This blog post is an excerpt from GovLoop’s recent guide Embracing Data Analytics: Common Challenges & How to Overcome Them. Download the full guide here.
If getting started with data analytics weren’t hard enough, now you have the added task of figuring out which tools you need and whether to build or buy them.
Based on feedback from our data analytics survey, several agencies are developing capabilities in-house. Others are using cloud-based, open source and custom-built tools. So what’s the best option for your agency?
Jeff Chen, Chief Data Scientist at the Commerce Department, encouraged agencies to consider these questions before settling on a specific tool:
- Who will be using the tool?
- What specific needs do they have?
- What are the implementation requirements for the tool, and can your agency support those requirements?
- What skills are required to use the tool?
For more on how to choose the right tools and techniques, we spoke with Robin Thottungal, Chief Data Scientist and Director of Analytics at the Environmental Protection Agency, and Dawn Brown, a Procurement Analyst at EPA. They shared these words of wisdom:
Focus on outcomes.
Thottungal and his team are less focused on buying specific tools from vendors than they are on developing a minimum viable product, or MVP. Think of it as the version of a new product that allows the team to identify kinks and get valuable feedback from customers.
The focus for EPA is on identifying the problems that need solving and then developing an MVP.
“From there, we start thinking about what appropriate tools and techniques [there are] to solve the problem,” Thottungal said. “We are not saying, ‘Let’s go and buy the tool from company X and try to fit that back to the entire enterprise needs.’”

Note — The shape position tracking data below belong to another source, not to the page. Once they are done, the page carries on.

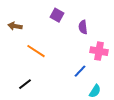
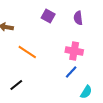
purple semicircle: (83, 27) -> (78, 18), moved
pink cross: (99, 51) -> (74, 51), moved

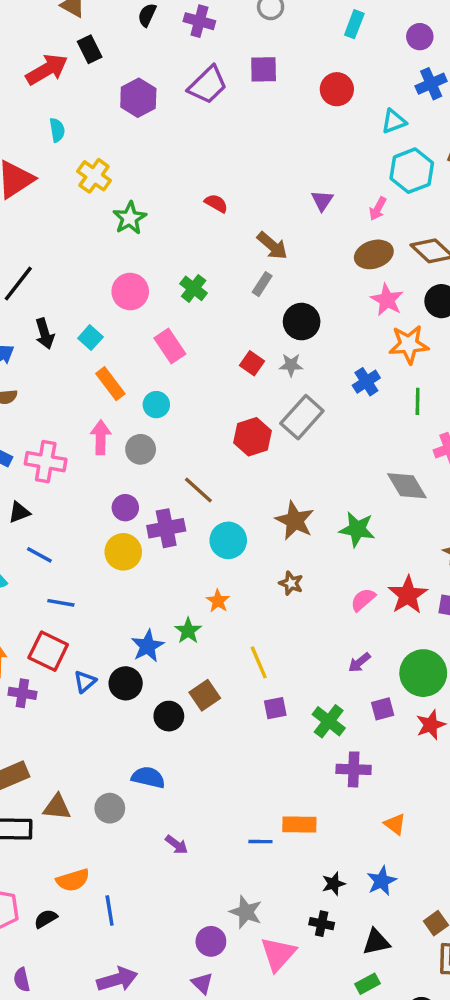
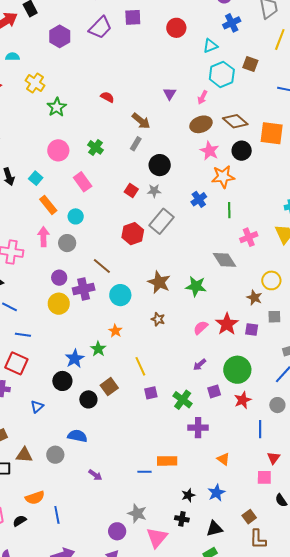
cyan semicircle: (57, 130) -> (12, 57), turned -80
blue triangle: (85, 682) -> (37, 407), moved

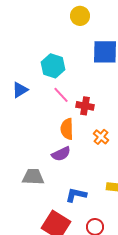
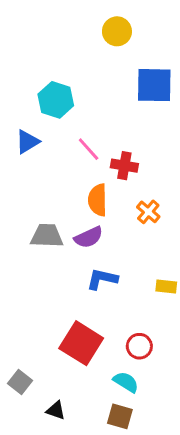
cyan hexagon: (53, 66) -> (56, 100), moved
gray trapezoid: (33, 177) -> (47, 236), moved
blue L-shape: (76, 195) -> (102, 279), moved

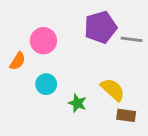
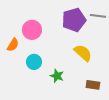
gray line: (132, 39) -> (98, 16), moved
yellow semicircle: (113, 90) -> (83, 53), moved

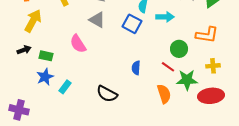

At a disparate agency like EPA, one tool likely won’t be the right fit to fix the varying needs across the department. “You need to have a visualization tool, [and] you need to have a tool that is capable of doing compute” and tools for storing data, Thottungal said. “What we are trying to identify is: How can we enable our internal staff to be proficient in using some of these tools?”
When adopting open source technologies, keep hidden costs in mind.
“If we can identify an enterprise open source tool, we will go with that because we know that will reduce the cost of licensing,” Thottungal said, adding that EPA is using several open source tools as part of its big data ecosystem.
For agencies that are considering open source, Thottungal noted that although there may not be upfront costs, there are hidden costs to consider.
“The hidden cost is basically identifying the appropriate talent within the organization who can actually maintain the toolset,” he said. “The question is, how comfortable is your team maintaining that infrastructure and the whole ecosystem?”
In other words, keep in mind that it takes manpower and resources to maintain the open source tools after acquiring them.
Let the mission dictate the tools.
Predicting harmful algal blooms across the U.S. is serious business at EPA because of the damaging effects that can sicken or kill people and animals, create dead zones in the water and raise treatment costs for drinking water.
“We came to realize that this is a problem that requires a tremendous volume of data-crunching [and] a very powerful computing infrastructure,” Thottungal said. “We realized that this is an opportunity for my team to work with [others in the department] to identify an appropriate solution.”
The team needed the ability to store and use large-volume datasets, conduct high-performance computing and perform analysis on near real-time datasets that came from sensors deployed across various bodies of water. The sensors detect water temperature and nitrogen and phosphorus contents that wash into the water. These requirements dictated what tools EPA used.
Another undertaking at EPA involved the development of spending visualization tools to better track operational costs and contracting data. Initially, the data was presented in spreadsheets, which evolved to static images, Brown said. The end result is an interactive dashboard. “We did this in phases over the course of two years,” she said.
When it comes to identifying projects that are ripe for analytics, the agency relies on a community of practice that includes about 200 people. At a minimum, they meet biweekly to discuss analytics work and opportunities across the department, and suggestions for analytics projects come from all levels of the agency.